12-10-2015 05:30 PM
I am currently researching how SAS can be installed on AWS Cloud. In theory SAS (i.e. SAS Studio via a Localhost) could be installed on an AWS EMR instance as EMR requires an EC2 linux instance to be associated and EBS for any other configuration that is required. This would enable SAS to have the benefits of SAS/ACCESS to Hadoop. Is this possible? Has anybody successfullly trialled this? Would SAS on the EMR instance be able to connnect to SAS Grid and SAS Metadata Server?
It would be great to have a SAS setup on EMR.
12-11-2015 10:33 AM
I know we are doing a bunch of testing here at SAS on connecting to AWS EMR as well as lots of other cloud scenarios and are having excellent results.

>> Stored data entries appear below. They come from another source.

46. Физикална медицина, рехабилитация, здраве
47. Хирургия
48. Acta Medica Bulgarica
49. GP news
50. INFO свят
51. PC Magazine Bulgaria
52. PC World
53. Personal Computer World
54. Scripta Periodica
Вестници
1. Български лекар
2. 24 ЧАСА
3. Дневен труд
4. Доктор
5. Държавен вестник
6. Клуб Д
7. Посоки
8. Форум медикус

I would also love to hear from others who are trying this - especially with what you want to do since that helps us prioritize what we work on. I'll see if I can find resources to post in the meantime.

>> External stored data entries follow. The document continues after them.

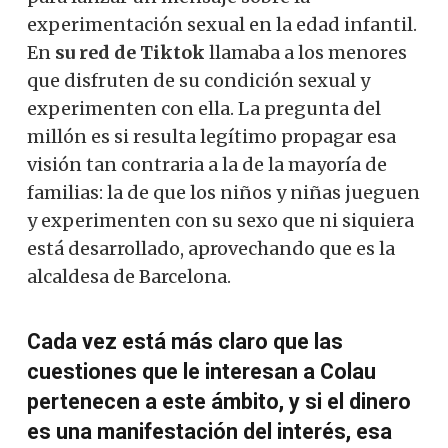
experimentación sexual en la edad infantil.
En
su red de Tiktok
llamaba a los menores
que disfruten de su condición sexual y
experimenten con ella. La pregunta del
millón es si resulta legítimo propagar esa
visión tan contraria a la de la mayoría de
familias: la de que los niños y niñas jueguen
y experimenten con su sexo que ni siquiera
está desarrollado, aprovechando que es la
alcaldesa de Barcelona.
Cada vez está más claro que las
cuestiones que le interesan a Colau
pertenecen a este ámbito, y si el dinero
es una manifestación del interés, esa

For those of you not familiar with the basics of AWS and how SAS fits in, https://www.youtube.com/watch?v=XHaLA7JSQyU is a great overview.
12-14-2015 03:52 PM
While you may be able to run most SAS products on AWS EC2 instances, doing so on EMR instances is likely not the best way of doing it (assuming it is even possible).

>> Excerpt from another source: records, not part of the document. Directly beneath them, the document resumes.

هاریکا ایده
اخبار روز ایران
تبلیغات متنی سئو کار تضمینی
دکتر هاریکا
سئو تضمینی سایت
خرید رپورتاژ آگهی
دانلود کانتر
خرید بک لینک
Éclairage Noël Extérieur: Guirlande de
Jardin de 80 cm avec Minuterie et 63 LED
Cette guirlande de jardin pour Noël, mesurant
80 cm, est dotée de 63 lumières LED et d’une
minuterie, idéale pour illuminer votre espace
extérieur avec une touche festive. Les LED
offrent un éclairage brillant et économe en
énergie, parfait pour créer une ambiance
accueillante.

First of all, the OS that the EMR instances will use is not necessarily an Operating System that is officially supported by SAS.
Secondly, it's usually better to run SAS on a server that is dedicated to SAS. In this way, you can configure it to have optimal performance for SAS processing. It's likely that the EMR instances are optimized for running Hadoop, not SAS.
Moreover, running SAS and Hadoop on the same servers would mean that they may end up fighting for the resources (CPU, IO, Memory, etc..) of that server. Although you can, through workload management, allocate these resources, this is usually more advanced, and hard to justify the effort, in the situation you describe.
Finally, running SAS on the same server as Hadoop does nothing to "enable SAS to have the benefits of SAS/Access to Hadoop". The only critieria that matters is whether or not you have licensed and installed SAS/Access to Hadoop on your SAS server. Whether they are on the same machine or on spearate machines has no bearing here.
Another item of note is that EMR is currently not on list of supported Hadoop distributions for SAS. So your results may be variable when going against this particular distribution of Hadoop.
I hope this helps answer some of your questions.